Franco Croce. Maestro non solo di letteratura

La prima lezione di Letteratura italiana che ascoltai interamente nel novembre del 1988 fu quella di Franco Croce Bermondi. Il corso monografico prevedeva un approfondimento sugli Ossi montaliani e alcuni canti della Divina Commedia, il seminario riguardava il romanzo tra ‘600 e ‘700.


Ma la prima lezione Franco Croce decise di dedicarla a noi, agli studenti del primo anno, e ci spiegò tortuosamente (perché tortuoso è oggi come allora il regolamento universitario) quali fossero i nostri diritti e i nostri doveri, in che modo avremmo dovuto e potuto compilare i sempre tormentati piani di studio.

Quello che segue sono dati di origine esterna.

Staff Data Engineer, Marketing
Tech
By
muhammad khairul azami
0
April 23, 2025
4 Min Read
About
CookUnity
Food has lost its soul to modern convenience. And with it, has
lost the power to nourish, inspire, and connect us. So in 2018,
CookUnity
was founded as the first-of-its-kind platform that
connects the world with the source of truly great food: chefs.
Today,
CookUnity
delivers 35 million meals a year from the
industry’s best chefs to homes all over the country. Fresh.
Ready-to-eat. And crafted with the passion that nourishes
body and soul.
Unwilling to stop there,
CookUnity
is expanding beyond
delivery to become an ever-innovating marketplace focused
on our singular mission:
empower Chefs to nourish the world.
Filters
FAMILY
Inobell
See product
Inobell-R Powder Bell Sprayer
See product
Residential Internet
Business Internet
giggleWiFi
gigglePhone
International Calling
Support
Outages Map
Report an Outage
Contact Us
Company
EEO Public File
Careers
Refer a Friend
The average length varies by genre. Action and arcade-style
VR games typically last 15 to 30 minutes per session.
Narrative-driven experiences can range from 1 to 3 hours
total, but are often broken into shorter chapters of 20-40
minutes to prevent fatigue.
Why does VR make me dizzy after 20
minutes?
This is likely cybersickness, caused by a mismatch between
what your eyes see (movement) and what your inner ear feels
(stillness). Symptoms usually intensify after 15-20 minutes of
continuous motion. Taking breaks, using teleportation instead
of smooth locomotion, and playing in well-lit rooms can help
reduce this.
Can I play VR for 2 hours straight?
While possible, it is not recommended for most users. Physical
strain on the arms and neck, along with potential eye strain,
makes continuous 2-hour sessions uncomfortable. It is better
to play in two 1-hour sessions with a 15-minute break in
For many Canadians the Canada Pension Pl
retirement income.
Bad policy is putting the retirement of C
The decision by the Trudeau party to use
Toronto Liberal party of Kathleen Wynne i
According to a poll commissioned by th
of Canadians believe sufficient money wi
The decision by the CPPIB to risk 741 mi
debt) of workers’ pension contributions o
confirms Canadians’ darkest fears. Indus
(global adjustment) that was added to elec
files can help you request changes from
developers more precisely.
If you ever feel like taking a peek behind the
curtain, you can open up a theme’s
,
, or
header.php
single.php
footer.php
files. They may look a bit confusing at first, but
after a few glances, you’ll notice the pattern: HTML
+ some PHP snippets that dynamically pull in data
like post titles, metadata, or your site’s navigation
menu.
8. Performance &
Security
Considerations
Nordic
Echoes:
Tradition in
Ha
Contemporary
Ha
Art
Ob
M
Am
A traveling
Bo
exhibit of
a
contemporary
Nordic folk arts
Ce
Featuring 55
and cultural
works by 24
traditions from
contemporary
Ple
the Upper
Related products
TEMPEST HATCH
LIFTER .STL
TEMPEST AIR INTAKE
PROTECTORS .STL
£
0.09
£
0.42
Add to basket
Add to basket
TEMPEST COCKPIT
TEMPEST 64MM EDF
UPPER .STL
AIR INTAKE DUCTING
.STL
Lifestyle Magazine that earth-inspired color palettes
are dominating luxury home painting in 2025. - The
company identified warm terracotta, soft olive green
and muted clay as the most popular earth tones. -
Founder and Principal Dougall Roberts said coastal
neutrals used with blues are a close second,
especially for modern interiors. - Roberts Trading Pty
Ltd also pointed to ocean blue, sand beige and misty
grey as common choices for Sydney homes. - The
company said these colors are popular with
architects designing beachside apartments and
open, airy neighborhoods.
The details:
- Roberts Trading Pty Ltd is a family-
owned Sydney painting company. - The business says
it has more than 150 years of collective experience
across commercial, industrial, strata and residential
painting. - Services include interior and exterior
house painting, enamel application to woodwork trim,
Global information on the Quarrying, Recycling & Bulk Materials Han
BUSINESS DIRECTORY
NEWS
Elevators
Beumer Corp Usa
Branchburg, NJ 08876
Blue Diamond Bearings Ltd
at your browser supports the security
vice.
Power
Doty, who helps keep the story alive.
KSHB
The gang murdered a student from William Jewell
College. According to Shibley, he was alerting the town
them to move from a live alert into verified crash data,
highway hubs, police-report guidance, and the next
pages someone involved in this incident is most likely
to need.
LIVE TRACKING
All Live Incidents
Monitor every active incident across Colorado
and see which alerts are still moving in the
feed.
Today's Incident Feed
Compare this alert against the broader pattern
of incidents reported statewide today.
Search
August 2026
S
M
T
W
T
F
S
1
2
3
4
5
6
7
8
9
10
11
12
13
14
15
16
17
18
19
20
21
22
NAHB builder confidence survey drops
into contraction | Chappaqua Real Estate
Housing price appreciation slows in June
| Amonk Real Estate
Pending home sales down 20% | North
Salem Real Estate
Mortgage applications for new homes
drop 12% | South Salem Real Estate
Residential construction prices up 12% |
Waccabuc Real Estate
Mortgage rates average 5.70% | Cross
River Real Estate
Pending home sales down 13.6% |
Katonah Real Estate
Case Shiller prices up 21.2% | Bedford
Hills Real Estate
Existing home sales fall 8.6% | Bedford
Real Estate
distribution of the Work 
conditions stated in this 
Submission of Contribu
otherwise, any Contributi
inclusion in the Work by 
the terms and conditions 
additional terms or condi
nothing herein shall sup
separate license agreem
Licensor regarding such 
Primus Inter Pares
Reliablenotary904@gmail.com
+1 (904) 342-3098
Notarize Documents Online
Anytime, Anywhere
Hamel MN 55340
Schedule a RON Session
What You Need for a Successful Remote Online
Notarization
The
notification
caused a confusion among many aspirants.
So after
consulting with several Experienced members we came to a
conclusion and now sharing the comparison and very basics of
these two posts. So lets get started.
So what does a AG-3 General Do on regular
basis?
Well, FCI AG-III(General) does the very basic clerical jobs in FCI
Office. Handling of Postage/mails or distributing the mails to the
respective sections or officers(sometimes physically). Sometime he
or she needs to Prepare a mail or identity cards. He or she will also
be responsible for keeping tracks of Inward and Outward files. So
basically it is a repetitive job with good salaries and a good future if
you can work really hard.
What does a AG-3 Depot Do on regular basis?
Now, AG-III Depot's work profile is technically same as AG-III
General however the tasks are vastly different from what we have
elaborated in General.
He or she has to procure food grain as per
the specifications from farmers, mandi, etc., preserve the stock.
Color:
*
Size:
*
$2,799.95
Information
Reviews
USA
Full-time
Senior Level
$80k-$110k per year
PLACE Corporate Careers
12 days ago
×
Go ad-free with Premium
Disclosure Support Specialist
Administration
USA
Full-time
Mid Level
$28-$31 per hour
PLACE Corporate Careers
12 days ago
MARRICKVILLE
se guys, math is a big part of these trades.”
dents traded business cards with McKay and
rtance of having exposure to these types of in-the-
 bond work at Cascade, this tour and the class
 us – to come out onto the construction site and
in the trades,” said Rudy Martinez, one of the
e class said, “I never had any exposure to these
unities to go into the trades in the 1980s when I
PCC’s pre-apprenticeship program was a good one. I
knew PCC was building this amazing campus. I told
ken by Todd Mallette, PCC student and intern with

Ci vollero diverse ore, anche perché per uno strano fenomeno intellettuale, Croce riusciva a collegare apparentemente piani diversi: la politica, la democrazia e la letteratura.
Non lo mollai più.
L’Università degli Studi di Genova a quei tempi era visivamente in decadenza. Si leggeva tra le righe un’intensissima (?) vita universitaria dei decenni precedenti attraverso gli slogan, le scritte sui muri e gli studenti fuori corso. Un clichè di studente e di professore riecheggiante gli anni ‘ruggenti’ non risultava ai miei occhi credibile e disertai volutamente tutti quegli istituti in cui si respirava un’aria ‘di una sinistra’ che all’epoca mi apparteneva poco, ma che comunque risultava a me, ragazza cresciuta negli asfittici anni ’80, priva di credibilità. Le lezioni di Franco Croce e l’Istituto che presiedeva allora spiccavano per rigore e autenticità in un clima universitario decisamente arido e avulso dalla contemporaneità. Era il metodo e le parole che Croce usava che bucavano la distanza tra generazioni tanto lontane. Anche il dialetto genovese, l’inglese e il suo ottimo francese lo aiutavano a rovesciare la prospettiva e chi lo accusava di essere ‘troppo aristocratico’ per ovvie ragioni biografiche non poteva che apparire ipocrita e ignorante alla luce delle sue interminabili e fulminanti lezioni. Ma il gesto più estremo – oggi la chiamerei performance – che avrebbe chiuso la bocca a qualsiasi estremista post sessantottino si realizzava quando ci faceva tenere una piccola lezione di metodo poetico, lasciandoci voce in capitolo e con tutta umiltà e dignità si sedeva dall’altra parte della cattedra.
Pensare, scrivere e parlare di letteratura o di politica negli anni ’80 era come essere marziani. Grazie alle lezioni di letteratura, di democrazia e di politica di Franco Croce Bermondi mi sono sentita meno marziana.